Mutlak güç ve mutlak hakimiyet zamanla otorite ve denge eksikliğine neden olur.
Artık yapamıyorlar.Şunu artık bir kabullenelim.Bir çok açığı çıkıyor.Bir çok iddia öne sürülüyor.Ekonomik olarak sadece kur'u göstererek kötü bir ekonomimiz var demeyeceğim.
İşşizlik ve enflasyon gelişmekte olan bir ülkeye çok fazla bir oranda.Alım gücü hem yerli ürünlerde hem yurt dışı ürünlerinde yetersiz kalıyor.
Ulaşım araçlarına uygulanan vergiler kabul edilebilir değil.
Gelişmekte olan ülkelerde vatandaşların ne kadarı asgari ücrette çalışır?
%10 bile fazlayken normal bir ülke için bizimki bundan daha fazla.
Hele aldığı maaş hayatını tam olarak devam ettirememesine sebep oluyorsa kabul edilemez bir şey.
Açlık ve yoksulluk sınırı ortada.Bu konu hakkında konuşmaya gerek yok.Her şey belli,net ve şeffaf.
Bu durum aynı 2002 öncesine döneme ait gibi.
Erdoğan kısmına gelince söyleyebileceğim tek şey artık yaşlandığı ve bir zamanlar Ecevit'e dediği gibi ''Artık yaşlandı.Çeşitli sağlık problemleri var.Yönetimden ayrılmalı.'' sözünün kendi başına geldiğidir.

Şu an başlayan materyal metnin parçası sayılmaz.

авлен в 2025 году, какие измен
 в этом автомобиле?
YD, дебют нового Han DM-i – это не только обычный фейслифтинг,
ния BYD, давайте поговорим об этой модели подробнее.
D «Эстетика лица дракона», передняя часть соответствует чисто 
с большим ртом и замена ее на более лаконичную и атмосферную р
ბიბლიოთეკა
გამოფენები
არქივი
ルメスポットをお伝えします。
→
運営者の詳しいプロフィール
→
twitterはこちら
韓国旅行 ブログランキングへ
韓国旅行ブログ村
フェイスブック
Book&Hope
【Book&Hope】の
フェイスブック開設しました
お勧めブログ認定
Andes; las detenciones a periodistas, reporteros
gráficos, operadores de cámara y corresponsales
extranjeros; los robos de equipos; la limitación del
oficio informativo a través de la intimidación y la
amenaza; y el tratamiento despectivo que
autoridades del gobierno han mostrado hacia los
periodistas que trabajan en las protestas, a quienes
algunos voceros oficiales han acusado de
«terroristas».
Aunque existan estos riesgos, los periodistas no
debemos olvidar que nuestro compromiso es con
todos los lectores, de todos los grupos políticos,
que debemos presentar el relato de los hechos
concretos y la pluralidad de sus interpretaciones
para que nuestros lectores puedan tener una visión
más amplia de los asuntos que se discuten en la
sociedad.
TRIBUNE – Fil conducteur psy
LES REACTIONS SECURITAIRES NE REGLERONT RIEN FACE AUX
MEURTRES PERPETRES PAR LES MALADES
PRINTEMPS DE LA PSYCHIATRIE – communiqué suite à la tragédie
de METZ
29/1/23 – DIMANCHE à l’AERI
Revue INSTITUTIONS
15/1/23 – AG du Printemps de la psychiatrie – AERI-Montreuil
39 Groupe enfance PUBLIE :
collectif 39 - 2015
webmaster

Bir de bu arada bir şeye değinmek istiyorum.Erdoğan'ın bence halktan cidden haberi yok.Kurmayları vesaire yakın çevresi ona toz pembe bir tablo çiziyor.Zaten kurmayları arasında hiç tekin olmayan isimler görmüştüm bir ara.
Yani adam mitinglerde ekonominin gayet iyi olduğunu falan söylüyor.O farklı bir ülkede yaşamıyor.Bizde farklı bir ülkede yaşamıyoruz.O halde bu durumda adama yanlış bilgilendirmeler yapılıyor.Ya da ben öyle sanıyorum.

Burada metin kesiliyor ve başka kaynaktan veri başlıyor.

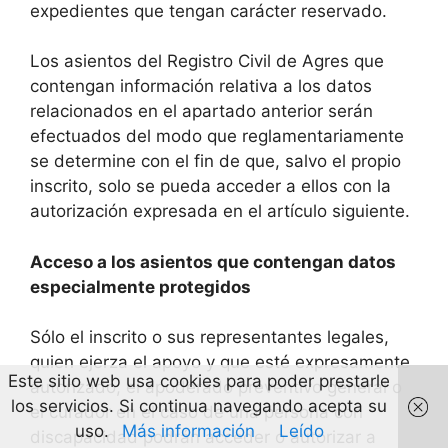
expedientes que tengan carácter reservado.
Los asientos del Registro Civil de Agres que
contengan información relativa a los datos
relacionados en el apartado anterior serán
efectuados del modo que reglamentariamente
se determine con el fin de que, salvo el propio
inscrito, solo se pueda acceder a ellos con la
autorización expresada en el artículo siguiente.
Acceso a los asientos que contengan datos
especialmente protegidos
Sólo el inscrito o sus representantes legales,
quien ejerza el apoyo y que esté expresamente
Este sitio web usa cookies para poder prestarle
autorizado, el apoderado preventivo general o
los servicios. Si continua navegando acepta su
el curador en el caso de una persona con
uso.
Más información
Leído
discapacidad podrán acceder o autorizar a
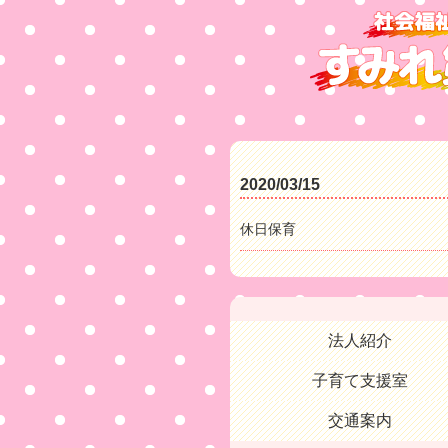
2020/03/15
休日保育
法人紹介
子育て支援室
交通案内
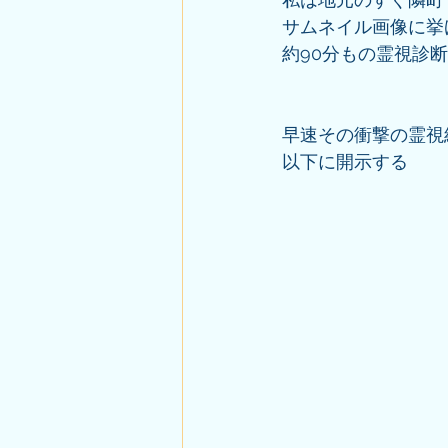
サムネイル画像に挙
約90分もの霊視診
早速その衝撃の霊視
以下に開示する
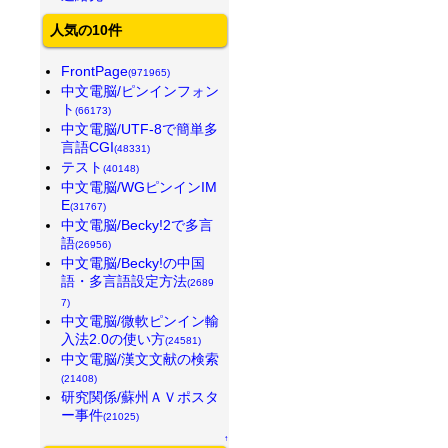
人気の10件
FrontPage
(971965)
中文電脳/ピンインフォン
ト
(66173)
中文電脳/UTF-8で簡単多
言語CGI
(48331)
テスト
(40148)
中文電脳/WGピンインIM
E
(31767)
中文電脳/Becky!2で多言
語
(26956)
中文電脳/Becky!の中国
語・多言語設定方法
(2689
7)
中文電脳/微軟ピンイン輸
入法2.0の使い方
(24581)
中文電脳/漢文文献の検索
(21408)
研究関係/蘇州ＡＶポスタ
ー事件
(21025)
↑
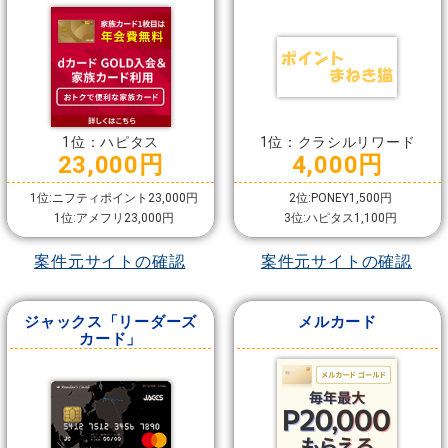
1位：ハピタス
1位：クラシルリワード
23,000円
4,000円
1位:ニフティポイント23,000円
2位:PONEY1,500円
1位:アメフリ23,000円
3位:ハピタス1,100円
案件元サイトの確認
案件元サイトの確認
ジャックス「リーダーズ
メルカード
カード」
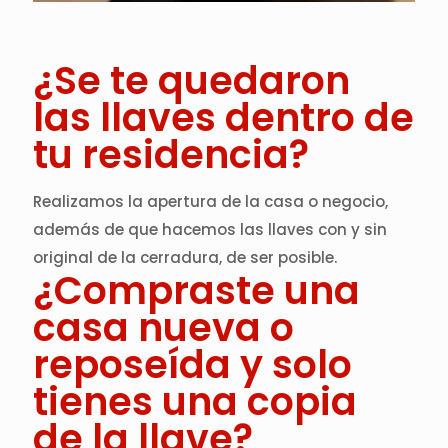
¿Se te quedaron
las llaves dentro de
tu residencia?
Realizamos la apertura de la casa o negocio,
además de que hacemos las llaves con y sin
original de la cerradura, de ser posible.
¿Compraste una
casa nueva o
reposeída y solo
tienes una copia
de la llave?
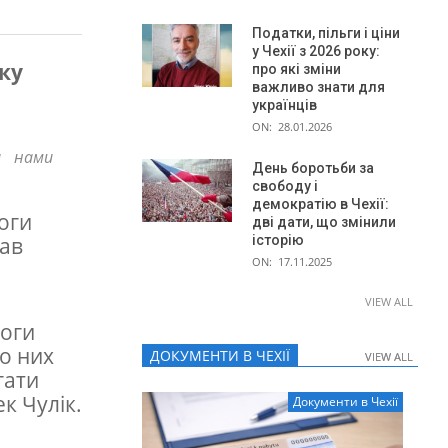
Податки, пільги і ціни
у Чехії з 2026 року:
ку
про які зміни
важливо знати для
українців
ON:
28.01.2026
а нами
День боротьби за
свободу і
демократію в Чехії:
оги
дві дати, що змінили
історію
вав
ON:
17.11.2025
VIEW ALL
логи
о них
ДОКУМЕНТИ В ЧЕХІЇ
VIEW ALL
VIEW ALL
гати
к Чулік.
Документи в Чехії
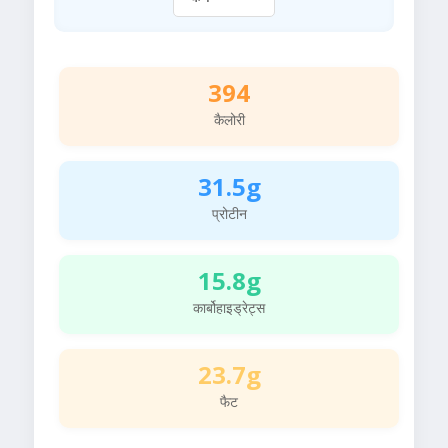
394
कैलोरी
31.5g
प्रोटीन
15.8g
कार्बोहाइड्रेट्स
23.7g
फैट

Kısacası mevcut yönetim aksıyor.İktidara gelebilecek kişi bağımsız biri olursa halk için en iyisi olur.
Bağımsız olursa misal bağımsız Cumhurbaşkanı olaraktan ''Partili Cumhurbaşkanı'' sorunu biter.
Hemde bir partiye bağlı olmayınca o partinin genel başkanının onu yönlendirme gibi bir olayı olmayacak.(KK'nin Mansur Yavaş'ı yönlendirmesi gibi,misal,örnek.)
Zaten 2022'ye kadar seçim olmazsa seçim 2023'te olur.2022'den itibaren seçimlere çalışmalar başlar.Çok çekişmeli geçecek seçimler.Umarım kaous çıkmaz.Çünkü bu seçimdeki kim kaybederse o taraftan bir ayaklanma olma ihtimali yüksek.